» PROBLEM DESCRIPTION: Could you recast the data as a numbered list, starting at the line with "Mer, Quebec" and running through the last line of the data, both included, with blank lines and the pictures left out?

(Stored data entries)
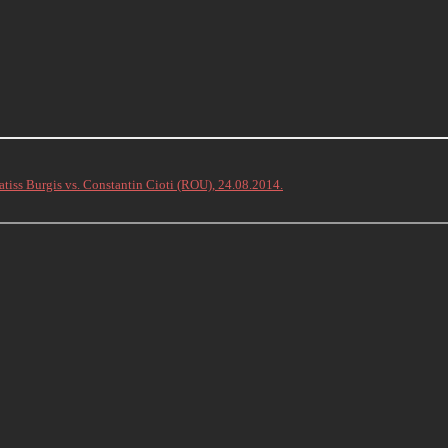
atiss Burgis vs. Constantin Cioti (ROU), 24.08.2014.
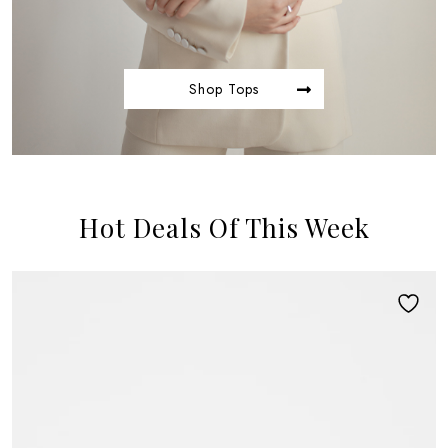
Shop Tops
Hot Deals Of This Week
NEW ARRIVAL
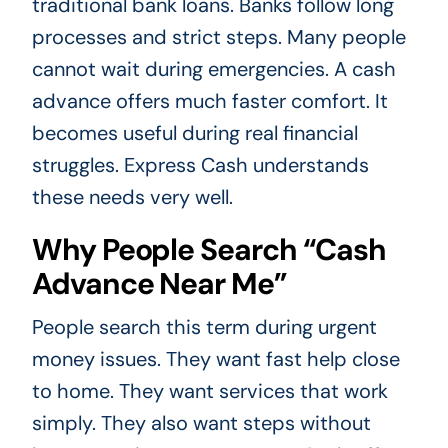
traditional bank loans. Banks follow long
processes and strict steps. Many people
cannot wait during emergencies. A cash
advance offers much faster comfort. It
becomes useful during real financial
struggles. Express Cash understands
these needs very well.
Why People Search “Cash
Advance Near Me”
People search this term during urgent
money issues. They want fast help close
to home. They want services that work
simply. They also want steps without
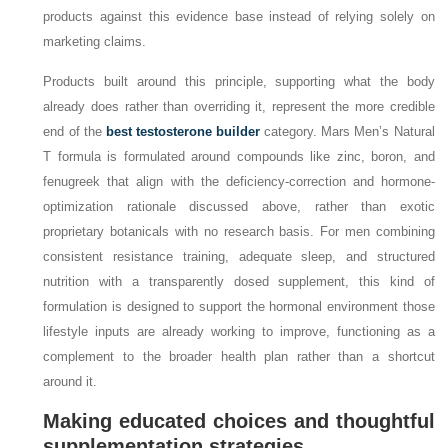
products against this evidence base instead of relying solely on
marketing claims.
Products built around this principle, supporting what the body
already does rather than overriding it, represent the more credible
end of the
best testosterone builder
category. Mars Men’s Natural
T formula is formulated around compounds like zinc, boron, and
fenugreek that align with the deficiency-correction and hormone-
optimization rationale discussed above, rather than exotic
proprietary botanicals with no research basis. For men combining
consistent resistance training, adequate sleep, and structured
nutrition with a transparently dosed supplement, this kind of
formulation is designed to support the hormonal environment those
lifestyle inputs are already working to improve, functioning as a
complement to the broader health plan rather than a shortcut
around it.
Making educated choices and thoughtful
supplementation strategies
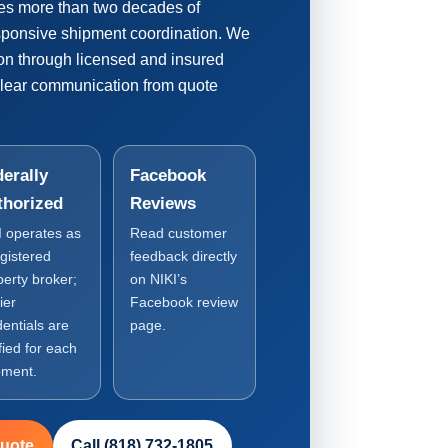
es more than two decades of
esponsive shipment coordination. We
ion through licensed and insured
clear communication from quote
erally
Facebook
thorized
Reviews
I operates as
Read customer
egistered
feedback directly
perty broker;
on NIKI’s
ier
Facebook review
dentials are
page.
fied for each
pment.
Quote
Call (818) 732-1805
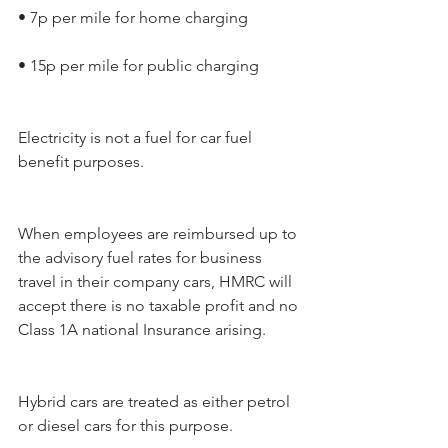
• 7p per mile for home charging
• 15p per mile for public charging
Electricity is not a fuel for car fuel 
benefit purposes.
When employees are reimbursed up to 
the advisory fuel rates for business 
travel in their company cars, HMRC will 
accept there is no taxable profit and no 
Class 1A national Insurance arising.
Hybrid cars are treated as either petrol 
or diesel cars for this purpose.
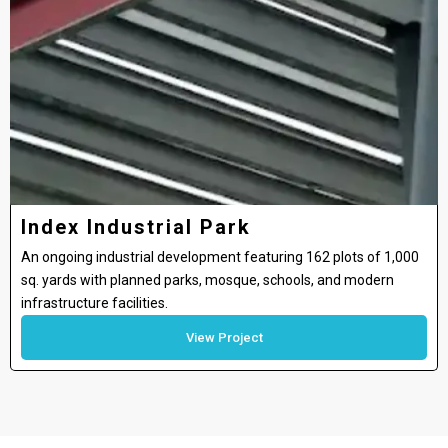
Index Industrial Park
An ongoing industrial development featuring 162 plots of 1,000
sq. yards with planned parks, mosque, schools, and modern
infrastructure facilities.
View Project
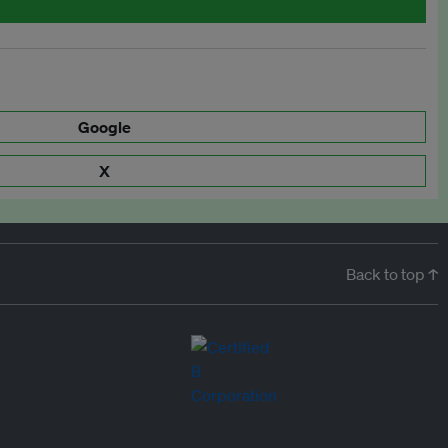
Google
X
Back to top ↑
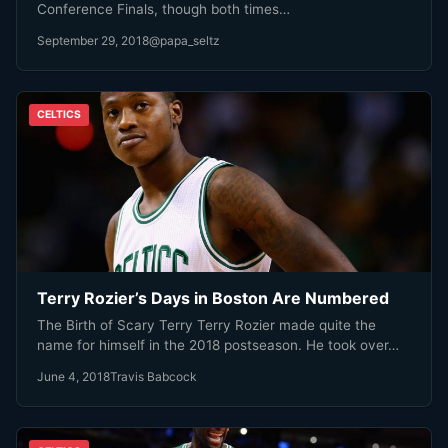
Conference Finals, though both times…
September 29, 2018
@papa_seltz
CELTICS
Terry Rozier’s Days in Boston Are Numbered
The Birth of Scary Terry Terry Rozier made quite the
name for himself in the 2018 postseason. He took over…
June 4, 2018
Travis Babcock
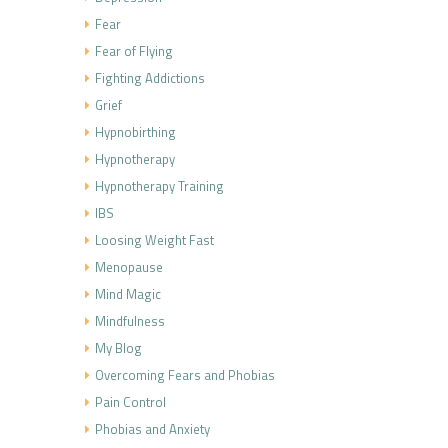
Fear
Fear of Flying
Fighting Addictions
Grief
Hypnobirthing
Hypnotherapy
Hypnotherapy Training
IBS
Loosing Weight Fast
Menopause
Mind Magic
Mindfulness
My Blog
Overcoming Fears and Phobias
Pain Control
Phobias and Anxiety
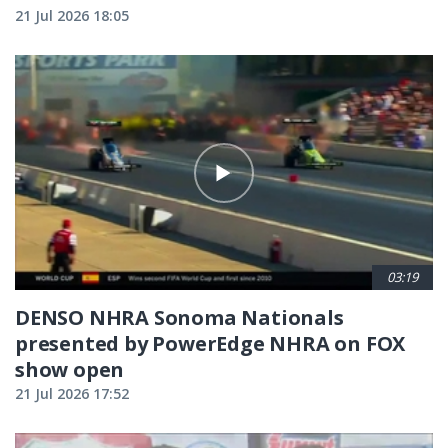
21 Jul 2026 18:05
03:19
DENSO NHRA Sonoma Nationals
presented by PowerEdge NHRA on FOX
show open
21 Jul 2026 17:52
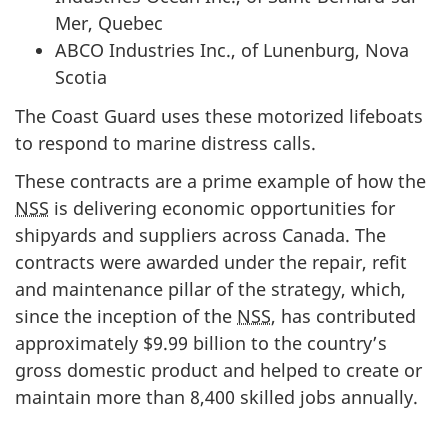
Mer, Quebec
ABCO Industries Inc., of Lunenburg, Nova
Scotia
The Coast Guard uses these motorized lifeboats
to respond to marine distress calls.
These contracts are a prime example of how the
NSS
is delivering economic opportunities for
shipyards and suppliers across Canada. The
contracts were awarded under the repair, refit
and maintenance pillar of the strategy, which,
since the inception of the
NSS
, has contributed
approximately $9.99 billion to the country’s
gross domestic product and helped to create or
maintain more than 8,400 skilled jobs annually.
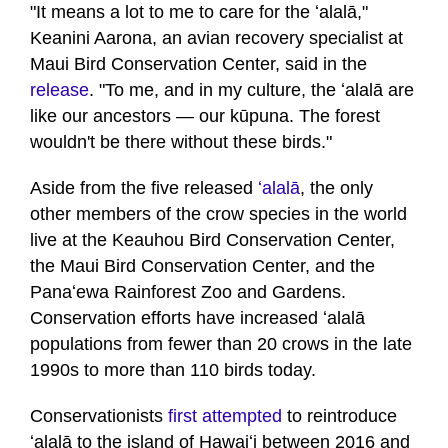
of
"It means a lot to me to care for the ʻalalā,"
1
Keanini Aarona, an avian recovery specialist at
minute,
32
Maui Bird Conservation Center, said in the
seconds
release
. "To me, and in my culture, the ʻalalā are
like our ancestors — our kūpuna. The forest
wouldn't be there without these birds."
Aside from the five released
ʻalalā
, the only
other members of the crow species in the world
live at the Keauhou Bird Conservation Center,
the Maui Bird Conservation Center, and the
Panaʻewa Rainforest Zoo and Gardens.
Conservation efforts have increased ʻalalā
populations from fewer than 20 crows in the late
1990s to more than 110 birds today.
Conservationists
first attempted
to reintroduce
ʻalalā to the island of Hawaiʻi between 2016 and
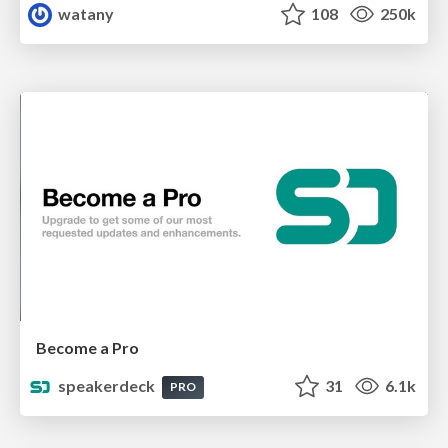
watany
108
250k
Become a Pro
speakerdeck
31
6.1k
PRO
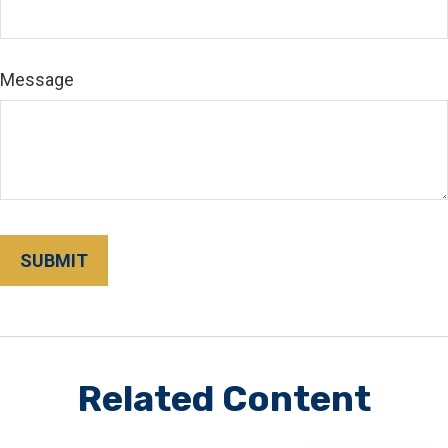
Message
Related Content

» SOLUTION:
1. Mer, Quebec
2. ABCO Industries Inc., of Lunenburg, Nova
3. Scotia
4. The Coast Guard uses these motorized lifeboats
5. to respond to marine distress calls.
6. These contracts are a prime example of how the
7. NSS
8. is delivering economic opportunities for
9. shipyards and suppliers across Canada. The
10. contracts were awarded under the repair, refit
11. and maintenance pillar of the strategy, which,
12. since the inception of the
13. NSS
14. , has contributed
15. approximately $9.99 billion to the country’s
16. gross domestic product and helped to create or
17. maintain more than 8,400 skilled jobs annually.
18. of
19. "It means a lot to me to care for the ʻalalā,"
20. 1
21. Keanini Aarona, an avian recovery specialist at
22. minute,
23. 32
24. Maui Bird Conservation Center, said in the
25. seconds
26. release
27. . "To me, and in my culture, the ʻalalā are
28. like our ancestors — our kūpuna. The forest
29. wouldn't be there without these birds."
30. Aside from the five released
31. ʻalalā
32. , the only
33. other members of the crow species in the world
34. live at the Keauhou Bird Conservation Center,
35. the Maui Bird Conservation Center, and the
36. Panaʻewa Rainforest Zoo and Gardens.
37. Conservation efforts have increased ʻalalā
38. populations from fewer than 20 crows in the late
39. 1990s to more than 110 birds today.
40. Conservationists
41. first attempted
42. to reintroduce
43. ʻalalā to the island of Hawaiʻi between 2016 and
44. watany
45. 108
46. 250k
47. Become a Pro
48. speakerdeck
49. 31
50. 6.1k
51. PRO
52. Message
53. Related Content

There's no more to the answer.